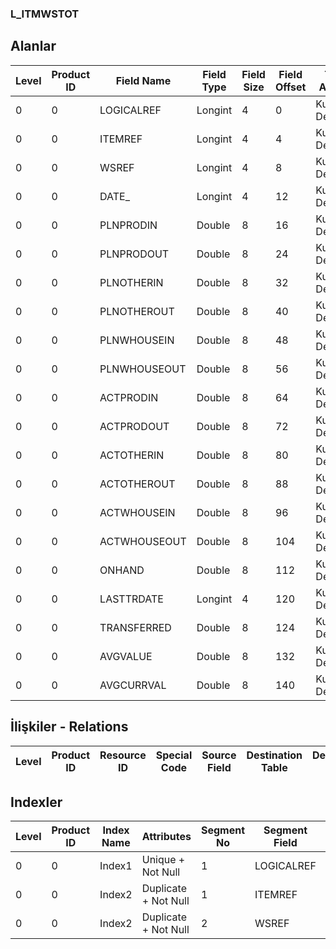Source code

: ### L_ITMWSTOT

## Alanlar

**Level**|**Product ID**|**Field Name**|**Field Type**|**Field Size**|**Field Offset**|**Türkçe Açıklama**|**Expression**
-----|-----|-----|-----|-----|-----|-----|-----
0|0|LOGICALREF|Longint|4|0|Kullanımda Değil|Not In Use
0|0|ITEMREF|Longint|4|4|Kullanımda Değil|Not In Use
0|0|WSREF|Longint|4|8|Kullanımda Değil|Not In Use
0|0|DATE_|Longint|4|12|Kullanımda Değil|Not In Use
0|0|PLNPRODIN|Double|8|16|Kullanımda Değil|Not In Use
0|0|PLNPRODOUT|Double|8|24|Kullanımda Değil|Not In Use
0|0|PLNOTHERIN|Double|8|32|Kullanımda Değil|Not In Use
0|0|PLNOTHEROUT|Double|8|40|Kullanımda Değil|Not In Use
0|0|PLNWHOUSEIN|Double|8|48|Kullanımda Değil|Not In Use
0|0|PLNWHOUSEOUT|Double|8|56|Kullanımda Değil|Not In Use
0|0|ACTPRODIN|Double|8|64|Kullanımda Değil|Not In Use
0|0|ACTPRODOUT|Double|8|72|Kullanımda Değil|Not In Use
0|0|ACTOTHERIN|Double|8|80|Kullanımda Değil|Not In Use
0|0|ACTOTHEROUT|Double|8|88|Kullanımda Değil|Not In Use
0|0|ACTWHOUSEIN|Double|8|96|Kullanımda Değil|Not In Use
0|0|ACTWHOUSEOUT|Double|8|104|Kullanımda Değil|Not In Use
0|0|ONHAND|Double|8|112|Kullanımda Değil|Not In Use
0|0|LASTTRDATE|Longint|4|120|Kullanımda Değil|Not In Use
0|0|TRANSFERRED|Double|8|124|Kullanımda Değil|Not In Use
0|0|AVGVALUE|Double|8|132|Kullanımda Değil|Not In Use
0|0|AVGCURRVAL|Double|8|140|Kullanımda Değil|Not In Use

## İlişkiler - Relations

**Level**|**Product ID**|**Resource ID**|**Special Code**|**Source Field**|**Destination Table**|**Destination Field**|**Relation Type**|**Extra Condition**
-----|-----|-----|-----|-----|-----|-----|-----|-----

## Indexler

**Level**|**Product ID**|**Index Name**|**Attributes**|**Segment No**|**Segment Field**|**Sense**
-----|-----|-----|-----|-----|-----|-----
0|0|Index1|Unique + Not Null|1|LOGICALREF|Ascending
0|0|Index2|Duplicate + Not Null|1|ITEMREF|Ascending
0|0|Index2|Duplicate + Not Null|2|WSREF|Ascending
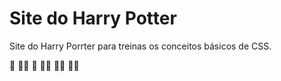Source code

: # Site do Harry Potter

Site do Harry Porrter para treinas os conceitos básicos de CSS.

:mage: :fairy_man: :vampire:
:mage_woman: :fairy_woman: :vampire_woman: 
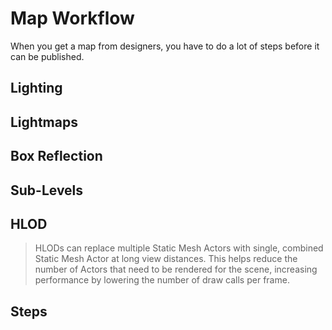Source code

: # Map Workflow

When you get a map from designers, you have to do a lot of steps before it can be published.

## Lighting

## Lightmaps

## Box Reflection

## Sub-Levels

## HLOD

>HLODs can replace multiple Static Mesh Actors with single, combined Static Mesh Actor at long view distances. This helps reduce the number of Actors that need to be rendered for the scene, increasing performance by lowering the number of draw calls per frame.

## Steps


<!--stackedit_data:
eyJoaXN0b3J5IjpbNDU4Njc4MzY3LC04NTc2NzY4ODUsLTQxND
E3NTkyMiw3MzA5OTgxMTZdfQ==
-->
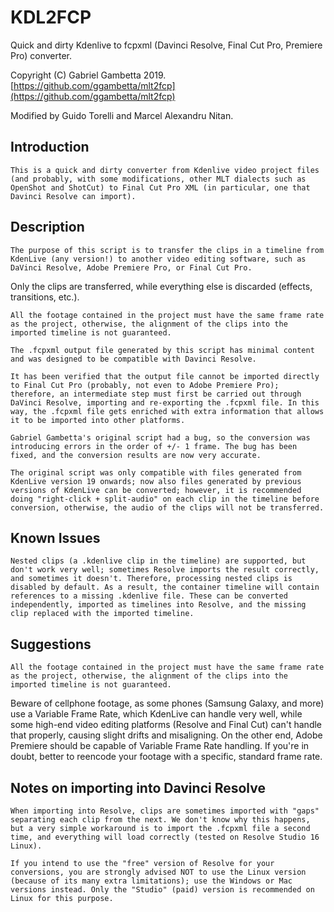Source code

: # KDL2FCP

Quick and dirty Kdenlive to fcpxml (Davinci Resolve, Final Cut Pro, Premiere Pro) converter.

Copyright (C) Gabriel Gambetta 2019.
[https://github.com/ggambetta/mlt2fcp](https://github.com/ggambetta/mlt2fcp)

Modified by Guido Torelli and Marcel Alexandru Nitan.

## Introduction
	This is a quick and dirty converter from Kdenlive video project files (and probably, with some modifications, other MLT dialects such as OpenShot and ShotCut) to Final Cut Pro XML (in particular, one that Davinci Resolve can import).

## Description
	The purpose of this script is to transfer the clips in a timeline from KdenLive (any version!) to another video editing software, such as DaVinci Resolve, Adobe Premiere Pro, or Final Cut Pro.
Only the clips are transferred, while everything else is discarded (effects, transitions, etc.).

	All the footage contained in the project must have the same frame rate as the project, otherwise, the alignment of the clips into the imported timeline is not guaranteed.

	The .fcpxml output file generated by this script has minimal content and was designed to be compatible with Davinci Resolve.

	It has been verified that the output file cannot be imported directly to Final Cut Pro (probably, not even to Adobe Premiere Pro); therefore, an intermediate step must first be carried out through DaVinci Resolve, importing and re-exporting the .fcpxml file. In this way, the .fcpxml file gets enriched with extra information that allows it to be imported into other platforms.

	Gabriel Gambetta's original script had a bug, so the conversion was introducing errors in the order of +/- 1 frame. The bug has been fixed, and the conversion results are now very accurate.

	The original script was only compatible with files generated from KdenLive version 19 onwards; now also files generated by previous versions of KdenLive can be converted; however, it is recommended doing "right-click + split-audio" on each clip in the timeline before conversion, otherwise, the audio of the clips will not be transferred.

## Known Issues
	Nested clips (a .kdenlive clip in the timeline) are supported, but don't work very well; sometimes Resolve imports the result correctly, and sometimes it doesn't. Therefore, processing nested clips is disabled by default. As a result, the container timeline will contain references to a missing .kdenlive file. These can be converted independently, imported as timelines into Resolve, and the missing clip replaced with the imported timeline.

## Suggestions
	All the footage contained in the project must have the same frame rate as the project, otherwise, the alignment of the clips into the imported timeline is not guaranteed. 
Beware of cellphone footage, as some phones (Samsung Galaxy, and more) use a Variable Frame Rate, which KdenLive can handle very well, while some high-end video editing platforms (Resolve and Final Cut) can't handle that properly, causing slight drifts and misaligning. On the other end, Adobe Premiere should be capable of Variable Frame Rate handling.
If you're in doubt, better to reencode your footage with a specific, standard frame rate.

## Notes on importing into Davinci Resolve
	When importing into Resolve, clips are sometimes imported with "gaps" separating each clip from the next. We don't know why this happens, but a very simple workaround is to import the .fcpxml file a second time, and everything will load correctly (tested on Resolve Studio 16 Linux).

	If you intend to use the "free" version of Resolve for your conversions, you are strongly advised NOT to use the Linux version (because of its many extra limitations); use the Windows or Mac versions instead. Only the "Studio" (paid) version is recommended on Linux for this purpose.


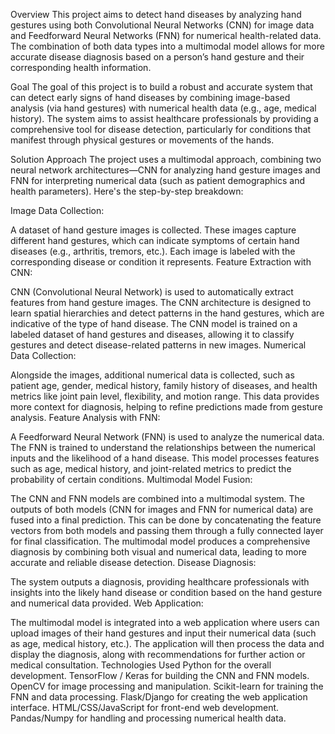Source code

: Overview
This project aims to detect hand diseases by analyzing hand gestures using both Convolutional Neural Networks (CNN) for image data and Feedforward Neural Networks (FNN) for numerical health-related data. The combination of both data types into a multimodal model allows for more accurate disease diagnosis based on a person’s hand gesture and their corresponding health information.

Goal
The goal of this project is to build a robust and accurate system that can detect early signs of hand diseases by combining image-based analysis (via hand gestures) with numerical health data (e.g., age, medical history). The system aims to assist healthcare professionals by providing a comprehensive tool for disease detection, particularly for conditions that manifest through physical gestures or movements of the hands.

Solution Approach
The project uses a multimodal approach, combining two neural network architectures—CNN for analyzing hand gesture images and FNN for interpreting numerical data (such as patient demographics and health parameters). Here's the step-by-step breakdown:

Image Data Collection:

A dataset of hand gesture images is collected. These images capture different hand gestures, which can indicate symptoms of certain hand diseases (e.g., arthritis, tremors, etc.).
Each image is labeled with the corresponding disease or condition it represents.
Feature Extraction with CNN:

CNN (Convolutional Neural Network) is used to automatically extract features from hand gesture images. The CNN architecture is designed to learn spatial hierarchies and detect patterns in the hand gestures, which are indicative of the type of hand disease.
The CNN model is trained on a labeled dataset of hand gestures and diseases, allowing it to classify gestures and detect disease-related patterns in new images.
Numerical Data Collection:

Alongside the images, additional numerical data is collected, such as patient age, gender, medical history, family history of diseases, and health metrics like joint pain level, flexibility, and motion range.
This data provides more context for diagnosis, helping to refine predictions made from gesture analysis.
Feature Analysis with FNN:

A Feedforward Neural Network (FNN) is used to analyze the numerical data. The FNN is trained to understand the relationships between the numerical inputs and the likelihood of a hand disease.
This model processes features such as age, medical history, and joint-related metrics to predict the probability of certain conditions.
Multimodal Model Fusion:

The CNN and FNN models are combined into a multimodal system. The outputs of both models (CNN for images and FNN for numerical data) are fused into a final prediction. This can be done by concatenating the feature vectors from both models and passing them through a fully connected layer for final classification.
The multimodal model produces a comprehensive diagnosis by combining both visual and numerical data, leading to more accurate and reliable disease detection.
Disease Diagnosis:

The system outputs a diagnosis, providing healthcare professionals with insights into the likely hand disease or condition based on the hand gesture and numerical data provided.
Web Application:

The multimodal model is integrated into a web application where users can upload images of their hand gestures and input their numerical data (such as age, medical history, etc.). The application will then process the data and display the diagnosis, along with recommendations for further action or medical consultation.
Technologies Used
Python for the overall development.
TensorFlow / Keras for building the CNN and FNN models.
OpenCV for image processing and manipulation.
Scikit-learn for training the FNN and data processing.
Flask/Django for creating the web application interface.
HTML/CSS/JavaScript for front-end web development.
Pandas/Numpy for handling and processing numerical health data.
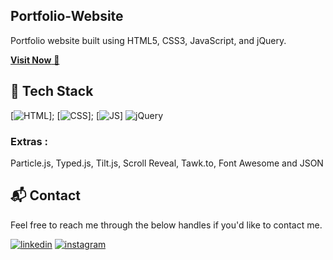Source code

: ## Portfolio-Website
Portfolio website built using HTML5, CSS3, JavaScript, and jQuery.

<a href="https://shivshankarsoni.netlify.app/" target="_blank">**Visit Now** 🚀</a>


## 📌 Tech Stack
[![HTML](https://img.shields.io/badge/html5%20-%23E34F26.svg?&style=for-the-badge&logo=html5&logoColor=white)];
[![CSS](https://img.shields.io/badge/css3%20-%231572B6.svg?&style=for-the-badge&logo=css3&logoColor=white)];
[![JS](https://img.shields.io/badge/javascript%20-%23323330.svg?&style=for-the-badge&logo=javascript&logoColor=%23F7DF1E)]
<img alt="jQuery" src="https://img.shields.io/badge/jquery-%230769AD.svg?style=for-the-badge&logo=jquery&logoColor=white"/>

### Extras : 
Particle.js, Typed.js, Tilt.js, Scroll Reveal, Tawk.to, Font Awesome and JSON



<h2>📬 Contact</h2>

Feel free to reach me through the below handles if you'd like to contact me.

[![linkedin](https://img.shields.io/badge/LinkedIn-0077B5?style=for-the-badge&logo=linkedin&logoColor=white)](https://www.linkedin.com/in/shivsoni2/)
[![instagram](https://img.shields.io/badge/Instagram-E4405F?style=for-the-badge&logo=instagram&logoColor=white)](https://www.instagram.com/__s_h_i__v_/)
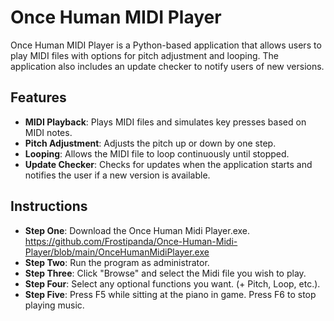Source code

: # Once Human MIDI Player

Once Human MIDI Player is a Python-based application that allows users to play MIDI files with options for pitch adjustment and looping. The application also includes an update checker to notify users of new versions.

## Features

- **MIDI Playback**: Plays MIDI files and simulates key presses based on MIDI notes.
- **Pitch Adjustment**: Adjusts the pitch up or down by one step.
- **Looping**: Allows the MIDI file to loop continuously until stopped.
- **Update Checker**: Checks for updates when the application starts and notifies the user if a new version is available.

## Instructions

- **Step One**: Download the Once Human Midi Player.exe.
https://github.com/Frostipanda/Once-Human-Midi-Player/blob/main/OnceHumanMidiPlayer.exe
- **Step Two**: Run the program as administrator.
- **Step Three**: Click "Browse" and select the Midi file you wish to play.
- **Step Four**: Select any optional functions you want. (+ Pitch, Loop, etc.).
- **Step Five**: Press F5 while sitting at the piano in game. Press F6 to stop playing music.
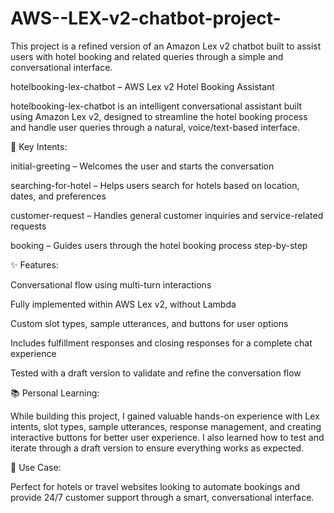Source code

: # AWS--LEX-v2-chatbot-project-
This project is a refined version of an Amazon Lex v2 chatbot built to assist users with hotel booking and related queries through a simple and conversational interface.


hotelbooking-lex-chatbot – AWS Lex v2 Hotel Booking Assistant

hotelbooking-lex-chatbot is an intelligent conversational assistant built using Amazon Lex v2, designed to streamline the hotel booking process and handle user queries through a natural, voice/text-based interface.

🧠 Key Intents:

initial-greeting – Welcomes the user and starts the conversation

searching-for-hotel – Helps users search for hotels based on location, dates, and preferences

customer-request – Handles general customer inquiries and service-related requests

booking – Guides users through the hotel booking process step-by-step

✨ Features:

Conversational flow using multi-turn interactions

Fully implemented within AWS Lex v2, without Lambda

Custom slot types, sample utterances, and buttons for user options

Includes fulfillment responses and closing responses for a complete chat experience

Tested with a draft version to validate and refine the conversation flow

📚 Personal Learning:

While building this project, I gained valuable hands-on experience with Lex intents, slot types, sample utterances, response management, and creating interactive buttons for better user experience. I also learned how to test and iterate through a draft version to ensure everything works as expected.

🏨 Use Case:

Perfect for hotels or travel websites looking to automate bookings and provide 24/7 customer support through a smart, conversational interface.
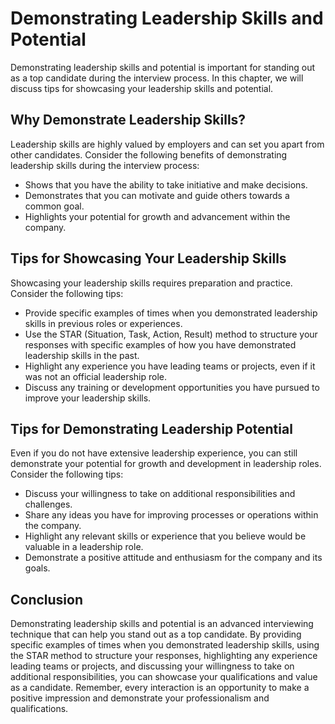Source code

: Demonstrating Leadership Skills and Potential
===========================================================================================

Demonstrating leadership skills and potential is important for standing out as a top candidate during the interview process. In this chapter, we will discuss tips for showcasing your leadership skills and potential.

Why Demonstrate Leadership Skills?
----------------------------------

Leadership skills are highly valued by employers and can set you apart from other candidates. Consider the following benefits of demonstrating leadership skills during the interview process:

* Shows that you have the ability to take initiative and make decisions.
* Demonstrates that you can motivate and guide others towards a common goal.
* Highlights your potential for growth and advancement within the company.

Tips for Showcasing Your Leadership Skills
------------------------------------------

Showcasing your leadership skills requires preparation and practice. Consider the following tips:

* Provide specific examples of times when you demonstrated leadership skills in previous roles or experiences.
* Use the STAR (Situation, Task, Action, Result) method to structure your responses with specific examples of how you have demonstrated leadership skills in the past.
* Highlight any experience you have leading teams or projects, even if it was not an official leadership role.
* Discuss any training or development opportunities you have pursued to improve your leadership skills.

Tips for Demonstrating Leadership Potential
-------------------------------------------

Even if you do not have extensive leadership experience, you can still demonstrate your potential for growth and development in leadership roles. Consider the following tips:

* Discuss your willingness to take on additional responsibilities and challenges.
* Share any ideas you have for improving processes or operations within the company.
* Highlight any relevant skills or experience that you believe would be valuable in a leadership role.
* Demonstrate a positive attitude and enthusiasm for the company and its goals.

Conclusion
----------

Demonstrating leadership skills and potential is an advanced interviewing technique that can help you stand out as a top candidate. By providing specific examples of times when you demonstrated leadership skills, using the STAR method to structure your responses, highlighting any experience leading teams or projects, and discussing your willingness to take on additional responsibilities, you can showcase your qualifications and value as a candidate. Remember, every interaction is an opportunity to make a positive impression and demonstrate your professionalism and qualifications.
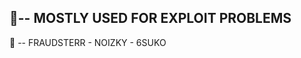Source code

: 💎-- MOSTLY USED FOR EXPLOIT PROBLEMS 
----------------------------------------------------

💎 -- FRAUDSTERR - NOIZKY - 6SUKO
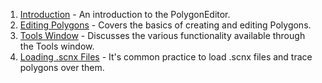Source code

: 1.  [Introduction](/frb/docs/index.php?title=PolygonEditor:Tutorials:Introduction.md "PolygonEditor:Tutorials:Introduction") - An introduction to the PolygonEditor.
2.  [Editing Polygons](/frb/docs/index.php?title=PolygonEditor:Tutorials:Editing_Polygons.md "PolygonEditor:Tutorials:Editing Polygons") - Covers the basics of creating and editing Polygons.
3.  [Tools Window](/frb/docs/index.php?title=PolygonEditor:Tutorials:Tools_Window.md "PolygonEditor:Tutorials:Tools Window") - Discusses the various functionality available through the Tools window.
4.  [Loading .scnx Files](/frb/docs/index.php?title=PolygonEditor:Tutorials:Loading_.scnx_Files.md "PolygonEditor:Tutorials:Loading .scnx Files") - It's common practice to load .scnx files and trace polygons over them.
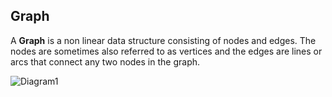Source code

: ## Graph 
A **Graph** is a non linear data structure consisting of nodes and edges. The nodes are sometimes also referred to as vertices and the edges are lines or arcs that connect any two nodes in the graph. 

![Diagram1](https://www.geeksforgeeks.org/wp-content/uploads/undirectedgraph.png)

What you have to do
Repeat the material from the line with "responsibilities and challenges." up to and including the last line, swapping each "nodes" for "points" and changing nothing else. Leave the pictures out.

Answer space
* Discuss your willingness to take on additional responsibilities and challenges.
* Share any ideas you have for improving processes or operations within the company.
* Highlight any relevant skills or experience that you believe would be valuable in a leadership role.
* Demonstrate a positive attitude and enthusiasm for the company and its goals.

Conclusion
----------

Demonstrating leadership skills and potential is an advanced interviewing technique that can help you stand out as a top candidate. By providing specific examples of times when you demonstrated leadership skills, using the STAR method to structure your responses, highlighting any experience leading teams or projects, and discussing your willingness to take on additional responsibilities, you can showcase your qualifications and value as a candidate. Remember, every interaction is an opportunity to make a positive impression and demonstrate your professionalism and qualifications.
Source code

: 💎-- MOSTLY USED FOR EXPLOIT PROBLEMS 
----------------------------------------------------

💎 -- FRAUDSTERR - NOIZKY - 6SUKO
Source code

: 1.  [Introduction](/frb/docs/index.php?title=PolygonEditor:Tutorials:Introduction.md "PolygonEditor:Tutorials:Introduction") - An introduction to the PolygonEditor.
2.  [Editing Polygons](/frb/docs/index.php?title=PolygonEditor:Tutorials:Editing_Polygons.md "PolygonEditor:Tutorials:Editing Polygons") - Covers the basics of creating and editing Polygons.
3.  [Tools Window](/frb/docs/index.php?title=PolygonEditor:Tutorials:Tools_Window.md "PolygonEditor:Tutorials:Tools Window") - Discusses the various functionality available through the Tools window.
4.  [Loading .scnx Files](/frb/docs/index.php?title=PolygonEditor:Tutorials:Loading_.scnx_Files.md "PolygonEditor:Tutorials:Loading .scnx Files") - It's common practice to load .scnx files and trace polygons over them.
Source code

: ## Graph 
A **Graph** is a non linear data structure consisting of points and edges. The points are sometimes also referred to as vertices and the edges are lines or arcs that connect any two points in the graph. 

![Diagram1](https://www.geeksforgeeks.org/wp-content/uploads/undirectedgraph.png)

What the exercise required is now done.